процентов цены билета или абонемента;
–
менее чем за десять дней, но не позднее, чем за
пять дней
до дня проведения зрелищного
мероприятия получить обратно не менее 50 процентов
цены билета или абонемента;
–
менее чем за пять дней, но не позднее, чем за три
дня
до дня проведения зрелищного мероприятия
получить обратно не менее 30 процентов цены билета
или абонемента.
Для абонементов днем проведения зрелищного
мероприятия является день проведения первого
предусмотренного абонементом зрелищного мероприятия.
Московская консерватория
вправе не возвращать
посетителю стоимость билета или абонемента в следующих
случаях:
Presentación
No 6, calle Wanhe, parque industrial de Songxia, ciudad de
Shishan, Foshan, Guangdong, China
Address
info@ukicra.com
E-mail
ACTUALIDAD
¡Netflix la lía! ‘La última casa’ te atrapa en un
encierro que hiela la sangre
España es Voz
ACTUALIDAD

════

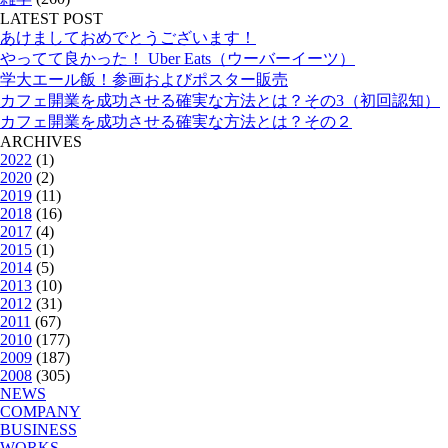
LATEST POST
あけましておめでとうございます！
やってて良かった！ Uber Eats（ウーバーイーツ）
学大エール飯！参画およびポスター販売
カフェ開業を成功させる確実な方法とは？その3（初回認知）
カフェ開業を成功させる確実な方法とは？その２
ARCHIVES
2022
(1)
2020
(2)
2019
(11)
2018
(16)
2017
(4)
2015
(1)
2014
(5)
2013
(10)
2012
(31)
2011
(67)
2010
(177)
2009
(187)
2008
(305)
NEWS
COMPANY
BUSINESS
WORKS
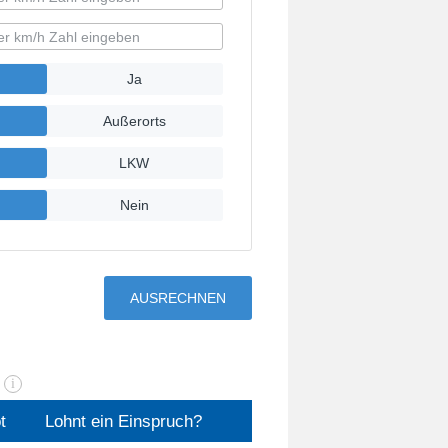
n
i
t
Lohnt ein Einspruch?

════

**Task to complete:**
Please copy every line of the material that contains the word "цены".

**Task output:**
процентов цены билета или абонемента;
цены билета или абонемента;
получить обратно не менее 30 процентов цены билета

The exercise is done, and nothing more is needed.